Aim of the exercise: Here are the records. Write out exactly the lines between the one holding "80: (227, 11, 1.32)" and the one holding "96: (389, 5, 1.51)", inclusive.

Available records:

————————

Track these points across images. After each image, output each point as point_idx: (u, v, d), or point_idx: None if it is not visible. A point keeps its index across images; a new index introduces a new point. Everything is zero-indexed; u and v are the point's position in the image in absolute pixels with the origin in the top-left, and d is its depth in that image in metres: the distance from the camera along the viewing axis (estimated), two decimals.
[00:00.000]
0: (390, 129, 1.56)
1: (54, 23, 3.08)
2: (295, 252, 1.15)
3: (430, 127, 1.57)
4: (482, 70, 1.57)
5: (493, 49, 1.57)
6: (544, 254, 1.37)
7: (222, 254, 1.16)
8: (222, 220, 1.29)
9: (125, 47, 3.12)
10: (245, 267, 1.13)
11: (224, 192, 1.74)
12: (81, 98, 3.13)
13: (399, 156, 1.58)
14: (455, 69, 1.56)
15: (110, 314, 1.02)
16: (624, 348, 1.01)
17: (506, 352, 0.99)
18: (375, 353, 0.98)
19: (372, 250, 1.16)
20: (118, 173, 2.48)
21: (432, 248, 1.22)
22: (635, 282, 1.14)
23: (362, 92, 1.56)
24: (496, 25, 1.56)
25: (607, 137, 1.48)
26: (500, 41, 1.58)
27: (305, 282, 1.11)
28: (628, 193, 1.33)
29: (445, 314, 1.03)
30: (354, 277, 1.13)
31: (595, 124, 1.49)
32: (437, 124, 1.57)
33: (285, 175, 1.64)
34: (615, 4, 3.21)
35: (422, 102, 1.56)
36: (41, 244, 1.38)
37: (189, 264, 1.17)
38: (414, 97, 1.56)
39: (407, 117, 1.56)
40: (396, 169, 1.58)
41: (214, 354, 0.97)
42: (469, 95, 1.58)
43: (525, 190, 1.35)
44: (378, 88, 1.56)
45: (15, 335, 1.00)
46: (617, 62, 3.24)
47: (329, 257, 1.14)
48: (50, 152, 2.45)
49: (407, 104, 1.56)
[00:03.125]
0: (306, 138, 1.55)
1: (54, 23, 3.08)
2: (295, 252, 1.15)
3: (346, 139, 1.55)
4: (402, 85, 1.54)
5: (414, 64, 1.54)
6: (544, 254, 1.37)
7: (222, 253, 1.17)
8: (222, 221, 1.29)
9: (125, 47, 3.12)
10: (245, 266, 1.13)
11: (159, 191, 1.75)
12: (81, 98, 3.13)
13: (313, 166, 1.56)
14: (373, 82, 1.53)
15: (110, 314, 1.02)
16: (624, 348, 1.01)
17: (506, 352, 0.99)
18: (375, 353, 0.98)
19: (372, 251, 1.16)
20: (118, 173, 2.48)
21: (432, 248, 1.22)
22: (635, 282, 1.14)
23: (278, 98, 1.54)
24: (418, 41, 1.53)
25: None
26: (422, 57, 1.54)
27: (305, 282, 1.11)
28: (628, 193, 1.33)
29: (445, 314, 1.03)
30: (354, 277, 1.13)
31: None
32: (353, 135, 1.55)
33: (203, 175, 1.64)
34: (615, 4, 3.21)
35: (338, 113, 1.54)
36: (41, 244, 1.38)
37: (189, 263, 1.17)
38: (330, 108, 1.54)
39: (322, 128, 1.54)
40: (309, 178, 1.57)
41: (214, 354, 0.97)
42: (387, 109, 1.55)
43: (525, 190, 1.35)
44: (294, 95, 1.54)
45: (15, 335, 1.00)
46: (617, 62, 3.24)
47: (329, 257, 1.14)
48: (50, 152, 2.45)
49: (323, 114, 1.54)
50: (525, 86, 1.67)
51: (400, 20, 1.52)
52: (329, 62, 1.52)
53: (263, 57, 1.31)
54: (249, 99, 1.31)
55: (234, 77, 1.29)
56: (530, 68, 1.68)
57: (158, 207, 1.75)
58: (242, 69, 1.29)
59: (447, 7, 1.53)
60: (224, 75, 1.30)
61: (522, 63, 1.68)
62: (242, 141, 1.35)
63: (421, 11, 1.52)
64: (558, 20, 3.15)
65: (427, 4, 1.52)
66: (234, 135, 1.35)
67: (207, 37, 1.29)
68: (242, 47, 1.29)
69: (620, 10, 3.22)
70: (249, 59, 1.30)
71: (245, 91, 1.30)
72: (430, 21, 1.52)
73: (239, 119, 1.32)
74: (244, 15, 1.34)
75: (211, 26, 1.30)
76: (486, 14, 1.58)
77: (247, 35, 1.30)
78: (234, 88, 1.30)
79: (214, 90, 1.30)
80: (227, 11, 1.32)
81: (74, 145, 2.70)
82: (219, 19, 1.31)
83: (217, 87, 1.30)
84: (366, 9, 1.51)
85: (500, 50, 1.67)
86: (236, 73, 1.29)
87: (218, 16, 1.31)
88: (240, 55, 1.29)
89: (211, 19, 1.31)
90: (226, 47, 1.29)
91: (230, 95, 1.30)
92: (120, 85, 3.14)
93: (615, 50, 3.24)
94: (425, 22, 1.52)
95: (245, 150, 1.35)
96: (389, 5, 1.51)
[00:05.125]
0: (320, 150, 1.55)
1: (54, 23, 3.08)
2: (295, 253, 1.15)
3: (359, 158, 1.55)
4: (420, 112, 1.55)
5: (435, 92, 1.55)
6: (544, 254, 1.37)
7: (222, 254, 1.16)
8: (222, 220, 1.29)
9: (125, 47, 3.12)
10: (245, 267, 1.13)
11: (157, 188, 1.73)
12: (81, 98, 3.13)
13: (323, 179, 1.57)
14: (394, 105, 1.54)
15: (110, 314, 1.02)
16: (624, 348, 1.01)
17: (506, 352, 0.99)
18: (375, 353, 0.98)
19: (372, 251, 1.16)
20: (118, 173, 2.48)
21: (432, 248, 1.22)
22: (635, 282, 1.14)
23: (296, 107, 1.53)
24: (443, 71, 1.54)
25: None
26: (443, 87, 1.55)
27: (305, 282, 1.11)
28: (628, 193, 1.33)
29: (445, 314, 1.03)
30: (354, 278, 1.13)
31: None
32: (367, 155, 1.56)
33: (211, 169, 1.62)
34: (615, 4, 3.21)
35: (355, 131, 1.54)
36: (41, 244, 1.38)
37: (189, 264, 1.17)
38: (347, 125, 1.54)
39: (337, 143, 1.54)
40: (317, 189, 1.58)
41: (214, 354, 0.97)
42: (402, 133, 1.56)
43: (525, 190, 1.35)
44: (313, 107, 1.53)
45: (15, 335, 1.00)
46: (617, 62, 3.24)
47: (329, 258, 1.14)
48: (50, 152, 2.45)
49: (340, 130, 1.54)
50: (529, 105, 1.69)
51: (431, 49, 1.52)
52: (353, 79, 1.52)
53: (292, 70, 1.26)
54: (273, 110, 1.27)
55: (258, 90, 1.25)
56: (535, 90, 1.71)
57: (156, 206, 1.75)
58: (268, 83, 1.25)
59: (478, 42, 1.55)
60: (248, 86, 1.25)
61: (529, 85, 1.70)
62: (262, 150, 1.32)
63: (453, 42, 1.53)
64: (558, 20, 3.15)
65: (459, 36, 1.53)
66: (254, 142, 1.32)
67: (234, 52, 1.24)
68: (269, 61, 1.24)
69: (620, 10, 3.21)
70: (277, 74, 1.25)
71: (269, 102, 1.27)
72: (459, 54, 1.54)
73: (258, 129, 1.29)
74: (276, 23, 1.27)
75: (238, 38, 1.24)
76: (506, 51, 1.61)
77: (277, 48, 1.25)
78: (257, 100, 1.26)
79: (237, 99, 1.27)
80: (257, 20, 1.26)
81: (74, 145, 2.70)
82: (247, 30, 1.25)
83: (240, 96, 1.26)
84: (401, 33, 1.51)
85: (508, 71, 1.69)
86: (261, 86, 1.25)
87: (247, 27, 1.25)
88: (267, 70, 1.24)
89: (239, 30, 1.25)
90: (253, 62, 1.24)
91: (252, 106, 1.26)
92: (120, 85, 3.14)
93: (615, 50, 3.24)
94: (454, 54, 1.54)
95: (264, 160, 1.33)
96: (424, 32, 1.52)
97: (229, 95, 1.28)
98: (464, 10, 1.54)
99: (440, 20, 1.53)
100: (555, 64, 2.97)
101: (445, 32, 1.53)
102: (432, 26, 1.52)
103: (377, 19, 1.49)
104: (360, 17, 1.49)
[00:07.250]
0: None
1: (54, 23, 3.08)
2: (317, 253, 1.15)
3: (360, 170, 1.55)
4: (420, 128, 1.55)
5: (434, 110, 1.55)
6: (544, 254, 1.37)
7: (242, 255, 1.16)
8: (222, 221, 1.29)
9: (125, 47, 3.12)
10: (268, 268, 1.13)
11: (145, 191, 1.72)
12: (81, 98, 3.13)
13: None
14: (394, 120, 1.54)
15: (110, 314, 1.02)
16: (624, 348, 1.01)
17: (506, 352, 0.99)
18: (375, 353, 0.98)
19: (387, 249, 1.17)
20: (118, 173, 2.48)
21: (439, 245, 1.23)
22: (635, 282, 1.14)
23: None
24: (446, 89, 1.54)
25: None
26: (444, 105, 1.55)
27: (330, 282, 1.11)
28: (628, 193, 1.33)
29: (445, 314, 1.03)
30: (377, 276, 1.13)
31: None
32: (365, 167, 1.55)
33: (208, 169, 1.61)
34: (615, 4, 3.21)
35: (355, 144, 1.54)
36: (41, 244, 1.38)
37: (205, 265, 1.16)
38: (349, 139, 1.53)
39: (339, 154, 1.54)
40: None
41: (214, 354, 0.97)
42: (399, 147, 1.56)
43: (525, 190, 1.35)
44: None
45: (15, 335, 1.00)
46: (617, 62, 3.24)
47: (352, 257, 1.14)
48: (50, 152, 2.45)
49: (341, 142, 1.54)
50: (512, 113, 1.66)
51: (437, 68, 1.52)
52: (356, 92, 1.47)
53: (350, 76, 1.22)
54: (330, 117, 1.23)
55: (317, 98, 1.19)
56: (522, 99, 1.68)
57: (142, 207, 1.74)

————————

Response:
80: (227, 11, 1.32)
81: (74, 145, 2.70)
82: (219, 19, 1.31)
83: (217, 87, 1.30)
84: (366, 9, 1.51)
85: (500, 50, 1.67)
86: (236, 73, 1.29)
87: (218, 16, 1.31)
88: (240, 55, 1.29)
89: (211, 19, 1.31)
90: (226, 47, 1.29)
91: (230, 95, 1.30)
92: (120, 85, 3.14)
93: (615, 50, 3.24)
94: (425, 22, 1.52)
95: (245, 150, 1.35)
96: (389, 5, 1.51)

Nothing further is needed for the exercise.